Back to Evans-Pritchard, who describes himself, incidentally, as “a strong advocate of net-zero,” believing, remarkably, that “it makes society richer, quickens economic growth, and with scale will cut energy costs for the poor.” He is on stronger ground when he hits out at the Dutch judge’s tortured reasoning and “cowboy legalism.”

More importantly, he understands that:

Prescriptive policy of this kind by judges has become a bad Western habit – indeed, it is endemic – and clashes with the constitutional basis of liberal democracy. It trespasses on what used to be deemed the proper role of legislatures and elected governments.

So far as corporatists and climate warriors are concerned, this is a feature, not a bug.

And there is just one other thing, the increasing political pressure on major oil companies to lower their production could, Evans-Pritchard reports, easily lead to a squeeze on the oil price:

“It is really shocking that no one seems to be doing any maths on the supply front. Record oil prices in the next three to four years look not only possible but probable,” said Mr Le Mee.

SET TASK:
Extend the piece on the Dutch climate ruling, picking up right after its last sentence. The rows come from a different source than the piece on the Dutch climate ruling.

DATASET ENTRIES:
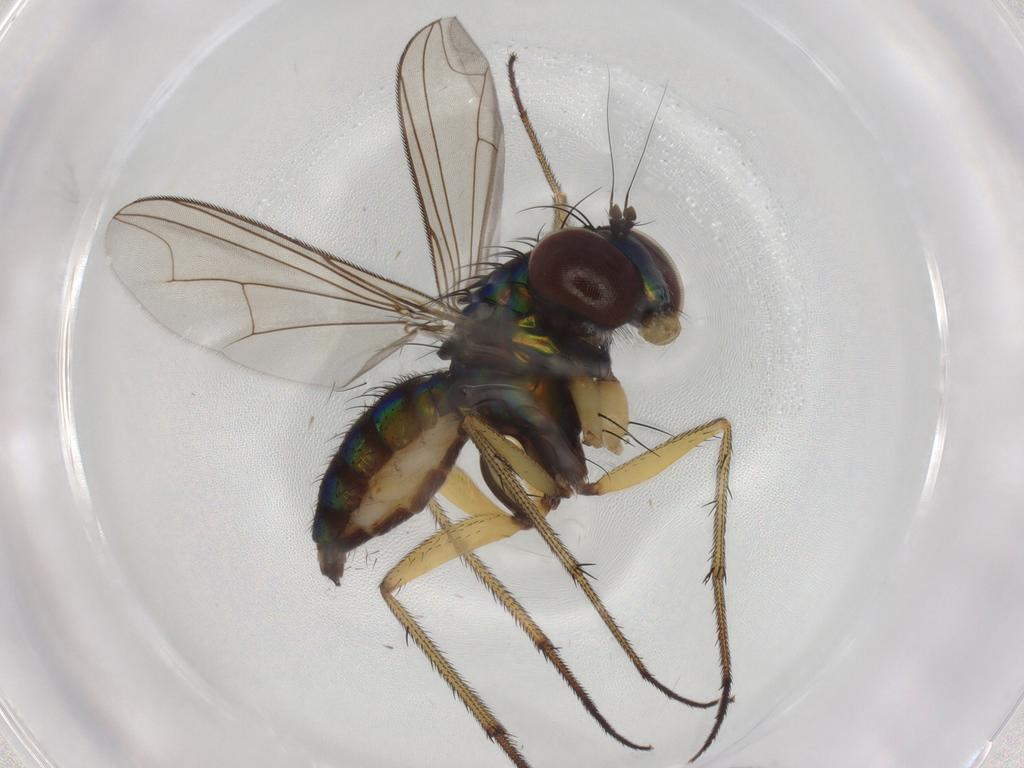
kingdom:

--

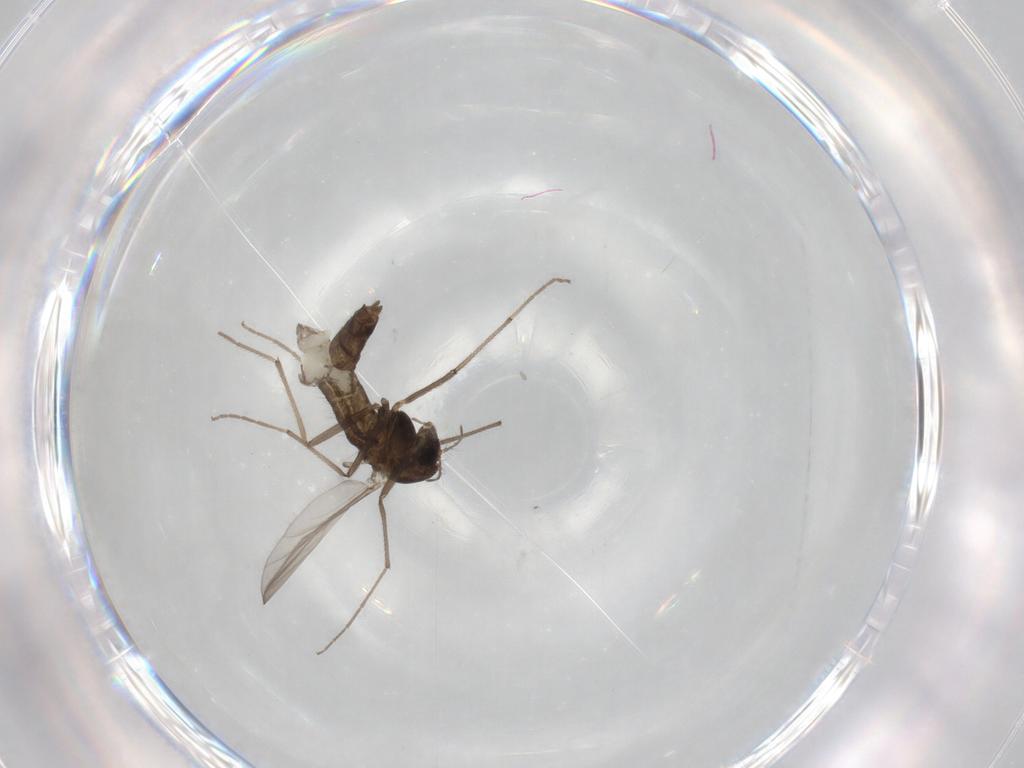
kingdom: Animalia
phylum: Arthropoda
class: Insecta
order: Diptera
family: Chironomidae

TASK ANSWER:
Predicting the oil price is a perilous business, but if I had to guess, the extent of the pain that may well be inflicted by the climate warriors’ run of victories not just on Western oil companies, but on Western economies and on the consumers who live in them is difficult to overestimate. So, no, it wasn’t just Shell that lost that court case.

There will in, all likelihood, be an appeal, but there will also be other cases, many of them, and even their possibility will have a significant chilling effect on investment in new production by companies that are, generally, responsibly run. It’s far better, apparently, to leave the job to the Russians, the Saudis, and the rest . . .

Around the Web
Shot . . .

The Financial Times:

The Biden administration has announced it will suspend the Arctic oil drilling rights sold in the last days of Donald Trump’s presidency, reversing a signature policy of the previous White House and handing a victory to environmentalists.

In his first day as president, Joe Biden directed the interior department to review oil and gas activity in the Arctic National Wildlife Refuge, one of the largest areas of untouched wilderness in the US. On Tuesday, the department said the licences would be halted pending an environmental and legal review . . .

Chaser . . .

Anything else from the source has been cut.